The advantages that China now boasts when it comes to manufacturing clean tech products are underpinned by massive economies of scale benefits. Goldman data suggests that China can build an EV factory in about a third of the time it takes in other countries while a battery factory in the US will cost nearly 80 per cent more than in China. Bernstein says the cost of some manufacturing in the US can be three times more than in China. This highlights how China’s rivals must grapple with not only limited access to resources and upfront technology costs, but also labour shortages, wage inflation and higher environmental standards...
Buoyed by massive domestic demand, Chinese manufacturing of polysilicon and its processing results in costs that are two-thirds the price of a European-made product, the IEA says. Chinese wind turbines are half the price of western rivals, according to S&P data. Across these industries, Mazzocco says it is important to credit the role of intense private sector competition. “It is something we miss from the outside: we think it’s just about the subsidies. But in reality, it’s also because [companies] have been able to overcome their competitors within China in an extremely cut-throat environment,” she says. “They are the best of the best at squeezing every cent out of their operations.”

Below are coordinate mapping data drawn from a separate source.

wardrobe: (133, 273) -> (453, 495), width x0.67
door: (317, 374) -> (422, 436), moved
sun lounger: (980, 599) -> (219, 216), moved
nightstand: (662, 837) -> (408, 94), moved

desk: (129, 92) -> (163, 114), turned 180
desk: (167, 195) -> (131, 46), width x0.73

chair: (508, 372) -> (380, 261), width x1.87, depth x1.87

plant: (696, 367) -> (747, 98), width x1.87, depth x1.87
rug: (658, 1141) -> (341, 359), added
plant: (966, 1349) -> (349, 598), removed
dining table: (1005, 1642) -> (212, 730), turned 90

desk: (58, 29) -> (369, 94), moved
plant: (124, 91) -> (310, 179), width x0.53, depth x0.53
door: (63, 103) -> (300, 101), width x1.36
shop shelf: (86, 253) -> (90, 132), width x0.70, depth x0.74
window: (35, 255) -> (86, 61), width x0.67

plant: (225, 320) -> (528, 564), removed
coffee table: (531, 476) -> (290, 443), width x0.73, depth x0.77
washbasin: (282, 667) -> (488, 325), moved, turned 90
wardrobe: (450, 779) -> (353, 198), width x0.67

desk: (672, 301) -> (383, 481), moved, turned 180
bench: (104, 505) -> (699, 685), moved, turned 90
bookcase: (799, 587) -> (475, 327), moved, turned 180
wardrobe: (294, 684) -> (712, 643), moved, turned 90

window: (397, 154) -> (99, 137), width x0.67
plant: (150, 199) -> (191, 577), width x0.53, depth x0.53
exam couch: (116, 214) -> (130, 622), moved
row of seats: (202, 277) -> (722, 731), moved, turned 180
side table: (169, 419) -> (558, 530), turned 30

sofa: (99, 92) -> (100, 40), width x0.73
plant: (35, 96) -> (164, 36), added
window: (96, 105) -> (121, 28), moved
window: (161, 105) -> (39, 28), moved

And as if extraction and processing was not enough, China is now seeking to control the trading of clean energy metals

China is making a push to dominate the trading of lithium carbonate futures, as it seeks to wrest the financial plumbing linked to metals vital to the clean energy revolution away from the western dollar-based financial system. Last month the Guangzhou Futures Exchange became the fourth global commodities exchange to launch contracts tracking the price of lithium carbonate, a mineral used in the manufacture of electric-vehicle batteries. 

Within three weeks open interest — a key measure of the size of the market — had risen to more than 20,000 lots and far outstripped activity at rivals London Metal Exchange, Singapore Exchange and the US’s CME Group, which had launched its own version just days earlier. The proliferation of futures contracts on crucial elements of electric-vehicle products such as nickel, copper and lithium carbonate in part reflects the growing importance of the industry, as companies up and down the supply chains seek to hedge against price swings. But the early lead established by Guangzhou has underscored how China is seeking to seize greater control over trading in what it sees as a group of metals critical for the 21st century. By establishing its own trading hubs and benchmarks priced in renminbi, the drive is part of Beijing’s efforts to lessen the commodities market’s reliance on the US dollar...

Even so, China’s drive to convert its dominance over the flow of commodities into global pricing power faces substantial hurdles, including using a currency that cannot be freely traded, and the absence of a global warehousing network for any of China’s five domestic futures exchanges. The LME, which is owned by Hong Kong Exchanges and Clearing, does have a network of warehouses outside of China. It also argues its nickel futures contract — which represents the worst quality piece of metal in the worst part of the world — is more representative of the global market. Its pricing system is based on the value traded on its exchange, supplemented with “regional premiums” to reflect local problems such as distribution.